Al Marzoqah tanker is seen off the Port of Fujairah, United Arab Emirates. Image Credit: Reuters

Abu Dhabi: Oil prices spiked by 2 per cent on Monday on supply concerns, following attacks on two oil tankers from Saudi Arabia near the Strait of Hormuz.

Brent, the global benchmark was up 1.76 per cent at $71.86 per barrel on Monday at 2.26pm.

West Texas Intermediate was up 1.48 per cent at $62.57 per barrel.

One of the two vessels was on its way to be loaded with Saudi crude oil from the port of Ras Tanura, to be delivered to Saudi Aramco’s customers in the United States.

The Strait of Hormuz is one of the busiest shipping routes in the world, through which 40 per cent of traded global oil passes daily.

Though the incident didn’t lead to any causalities or oil spill, it has sparked fears of a potential supply disruption in what is the global epicentre of the world’s oil supply.

“This strategic waterway is without a doubt the most important oil artery with around 19 million barrels or a third of all seaborne oil passing through it.

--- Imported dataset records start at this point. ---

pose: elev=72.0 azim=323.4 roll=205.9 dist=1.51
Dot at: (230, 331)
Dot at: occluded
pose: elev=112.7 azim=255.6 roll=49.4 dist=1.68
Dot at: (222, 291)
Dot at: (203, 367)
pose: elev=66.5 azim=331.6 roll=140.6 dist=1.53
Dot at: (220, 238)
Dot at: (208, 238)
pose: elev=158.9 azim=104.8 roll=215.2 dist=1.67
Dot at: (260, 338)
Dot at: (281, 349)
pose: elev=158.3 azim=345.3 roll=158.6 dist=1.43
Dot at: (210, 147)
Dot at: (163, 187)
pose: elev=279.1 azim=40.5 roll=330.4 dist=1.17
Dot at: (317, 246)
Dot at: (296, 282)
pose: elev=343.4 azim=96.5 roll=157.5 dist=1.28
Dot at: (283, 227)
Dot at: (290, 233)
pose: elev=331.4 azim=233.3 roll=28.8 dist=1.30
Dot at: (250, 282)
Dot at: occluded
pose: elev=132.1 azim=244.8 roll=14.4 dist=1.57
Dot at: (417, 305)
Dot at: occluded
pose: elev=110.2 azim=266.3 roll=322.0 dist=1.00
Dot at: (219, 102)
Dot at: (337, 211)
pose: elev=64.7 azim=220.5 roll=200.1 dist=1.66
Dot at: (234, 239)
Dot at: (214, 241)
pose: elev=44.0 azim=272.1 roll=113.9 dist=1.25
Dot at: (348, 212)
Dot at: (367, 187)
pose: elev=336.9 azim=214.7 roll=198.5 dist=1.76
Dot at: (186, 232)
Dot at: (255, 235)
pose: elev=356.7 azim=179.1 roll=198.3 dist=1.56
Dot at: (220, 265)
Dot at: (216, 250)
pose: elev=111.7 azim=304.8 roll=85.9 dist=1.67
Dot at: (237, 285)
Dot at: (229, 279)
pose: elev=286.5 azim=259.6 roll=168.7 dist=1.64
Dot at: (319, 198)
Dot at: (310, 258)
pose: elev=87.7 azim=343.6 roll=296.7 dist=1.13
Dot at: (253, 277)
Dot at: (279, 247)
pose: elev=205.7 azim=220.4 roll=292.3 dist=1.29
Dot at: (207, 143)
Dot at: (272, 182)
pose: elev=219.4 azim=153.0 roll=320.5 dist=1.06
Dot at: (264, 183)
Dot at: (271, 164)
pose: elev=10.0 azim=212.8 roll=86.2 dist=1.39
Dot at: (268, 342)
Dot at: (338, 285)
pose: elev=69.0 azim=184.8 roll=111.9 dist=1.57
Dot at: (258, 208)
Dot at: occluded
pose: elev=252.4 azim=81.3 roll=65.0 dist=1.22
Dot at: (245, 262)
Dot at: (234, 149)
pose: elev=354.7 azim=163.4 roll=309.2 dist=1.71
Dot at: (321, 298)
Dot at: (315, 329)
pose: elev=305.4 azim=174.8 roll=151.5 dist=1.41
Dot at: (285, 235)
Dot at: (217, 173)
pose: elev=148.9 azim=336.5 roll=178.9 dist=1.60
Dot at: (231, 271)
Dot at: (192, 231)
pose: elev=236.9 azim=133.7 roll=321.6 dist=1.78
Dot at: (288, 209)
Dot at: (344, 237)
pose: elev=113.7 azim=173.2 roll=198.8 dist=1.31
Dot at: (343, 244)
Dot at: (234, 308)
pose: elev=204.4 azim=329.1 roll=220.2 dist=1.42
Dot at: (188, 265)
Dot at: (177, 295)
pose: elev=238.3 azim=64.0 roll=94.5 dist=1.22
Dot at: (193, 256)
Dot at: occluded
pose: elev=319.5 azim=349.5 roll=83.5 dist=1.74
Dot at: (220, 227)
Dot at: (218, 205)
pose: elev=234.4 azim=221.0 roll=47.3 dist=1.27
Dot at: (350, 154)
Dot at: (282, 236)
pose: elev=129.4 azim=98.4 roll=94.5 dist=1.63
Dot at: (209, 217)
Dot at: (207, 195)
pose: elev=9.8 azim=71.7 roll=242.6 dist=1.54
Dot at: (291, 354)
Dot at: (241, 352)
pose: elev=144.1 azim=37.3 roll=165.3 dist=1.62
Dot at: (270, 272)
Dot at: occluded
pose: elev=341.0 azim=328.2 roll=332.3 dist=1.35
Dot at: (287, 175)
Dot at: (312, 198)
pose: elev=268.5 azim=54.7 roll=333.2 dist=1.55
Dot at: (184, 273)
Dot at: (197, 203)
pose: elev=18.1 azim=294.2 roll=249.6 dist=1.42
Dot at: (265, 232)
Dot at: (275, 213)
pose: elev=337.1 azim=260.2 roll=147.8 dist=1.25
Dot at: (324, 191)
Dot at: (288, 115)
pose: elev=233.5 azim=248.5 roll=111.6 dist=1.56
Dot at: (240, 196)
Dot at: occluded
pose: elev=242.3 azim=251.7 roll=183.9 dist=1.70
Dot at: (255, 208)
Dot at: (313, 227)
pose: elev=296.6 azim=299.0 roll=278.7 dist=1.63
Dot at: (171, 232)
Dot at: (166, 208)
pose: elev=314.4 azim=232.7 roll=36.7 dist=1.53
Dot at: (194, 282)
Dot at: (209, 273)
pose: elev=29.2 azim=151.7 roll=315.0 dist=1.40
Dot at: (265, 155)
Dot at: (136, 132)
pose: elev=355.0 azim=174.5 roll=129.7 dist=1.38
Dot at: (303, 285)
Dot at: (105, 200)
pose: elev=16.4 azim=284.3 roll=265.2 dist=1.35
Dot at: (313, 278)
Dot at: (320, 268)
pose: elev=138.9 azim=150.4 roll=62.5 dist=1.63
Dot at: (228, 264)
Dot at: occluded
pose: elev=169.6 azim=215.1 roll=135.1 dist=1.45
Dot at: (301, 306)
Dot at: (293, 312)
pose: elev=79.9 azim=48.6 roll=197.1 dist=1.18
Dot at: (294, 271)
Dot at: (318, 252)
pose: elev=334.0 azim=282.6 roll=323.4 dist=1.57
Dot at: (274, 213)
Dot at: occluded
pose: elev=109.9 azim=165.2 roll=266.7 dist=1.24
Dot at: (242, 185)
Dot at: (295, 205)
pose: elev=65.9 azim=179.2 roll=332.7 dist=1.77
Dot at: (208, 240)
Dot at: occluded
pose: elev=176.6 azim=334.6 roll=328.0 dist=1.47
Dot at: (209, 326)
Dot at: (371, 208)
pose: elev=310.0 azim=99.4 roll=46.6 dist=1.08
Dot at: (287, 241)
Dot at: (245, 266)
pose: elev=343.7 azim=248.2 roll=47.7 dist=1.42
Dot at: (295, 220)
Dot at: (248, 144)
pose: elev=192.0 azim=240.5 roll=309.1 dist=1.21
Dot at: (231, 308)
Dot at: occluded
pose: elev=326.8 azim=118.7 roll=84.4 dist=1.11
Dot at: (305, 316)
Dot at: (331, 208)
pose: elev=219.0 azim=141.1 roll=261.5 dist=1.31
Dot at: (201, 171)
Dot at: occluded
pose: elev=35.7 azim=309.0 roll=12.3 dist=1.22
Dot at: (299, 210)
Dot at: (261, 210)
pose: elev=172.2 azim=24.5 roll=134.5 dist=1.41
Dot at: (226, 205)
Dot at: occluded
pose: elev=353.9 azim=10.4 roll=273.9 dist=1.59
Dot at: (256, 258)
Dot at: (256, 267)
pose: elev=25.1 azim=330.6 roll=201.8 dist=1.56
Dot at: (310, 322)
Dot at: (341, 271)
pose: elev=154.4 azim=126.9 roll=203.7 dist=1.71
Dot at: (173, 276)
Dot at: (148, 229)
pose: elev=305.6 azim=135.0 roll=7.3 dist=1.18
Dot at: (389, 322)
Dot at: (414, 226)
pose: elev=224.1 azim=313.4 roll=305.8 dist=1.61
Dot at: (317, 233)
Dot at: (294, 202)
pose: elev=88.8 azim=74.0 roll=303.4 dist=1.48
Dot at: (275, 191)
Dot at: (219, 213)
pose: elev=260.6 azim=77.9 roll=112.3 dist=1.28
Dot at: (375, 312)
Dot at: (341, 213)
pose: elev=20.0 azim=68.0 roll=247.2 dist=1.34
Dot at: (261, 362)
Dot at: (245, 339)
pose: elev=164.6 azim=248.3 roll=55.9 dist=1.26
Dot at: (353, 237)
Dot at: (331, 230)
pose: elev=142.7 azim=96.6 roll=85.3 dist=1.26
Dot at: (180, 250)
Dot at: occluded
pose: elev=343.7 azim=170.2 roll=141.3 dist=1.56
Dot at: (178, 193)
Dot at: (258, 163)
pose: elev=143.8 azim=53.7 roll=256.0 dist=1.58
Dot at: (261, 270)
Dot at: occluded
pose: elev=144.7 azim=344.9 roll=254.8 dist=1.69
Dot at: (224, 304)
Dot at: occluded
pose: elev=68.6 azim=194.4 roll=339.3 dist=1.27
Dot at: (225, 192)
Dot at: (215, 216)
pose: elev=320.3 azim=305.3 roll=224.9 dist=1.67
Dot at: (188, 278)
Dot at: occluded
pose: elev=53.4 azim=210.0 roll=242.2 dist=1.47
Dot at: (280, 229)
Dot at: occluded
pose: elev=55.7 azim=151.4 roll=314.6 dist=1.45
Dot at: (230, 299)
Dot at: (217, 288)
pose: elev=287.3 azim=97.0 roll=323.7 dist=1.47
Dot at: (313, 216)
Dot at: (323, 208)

Any further disruptions to shipping flows in this most vital of choke points risk stoking fears of a supply crunch and subsequent spike in oil prices,” Stephen Brennock, an oil analyst from London based PVM oil associates told Gulf News.

Attention will now turn to avoiding repeat incidences and safeguarding passage for all freight in the Strait of Hormuz, he added.

The latest tensions in the Middle East come as the United States administration terminates Iran sanction waivers granted to eight countries that import oil from the Islamic Republic.

Bjornar Tonhaugen, head of oil market research at Rystad Energy in Oslo, also told Gulf News oil prices would react violently upwards if the strait was to be blocked or disrupted, even only for a short period of time.

“There is limited bypassing options to export crude although Saudi Arabia and the UAE have limited pipeline capacity to pass some crude exports to the Red Sea or the Gulf of Oman. All oil exports from Iran, Kuwait, Qatar, Bahrain, and around 90 per cent of Saudi Arabia’s oil and 75 per cent of Iraqi crude exports pass through the Strait of Hormuz.”

The UAE built a 370-kilometre pipeline connecting Habshan in Abu Dhabi and Fujairah with a capacity to transport 1.5 million barrels per day of crude oil in 2012 to help the country supply oil bypassing the Strait of Hormuz.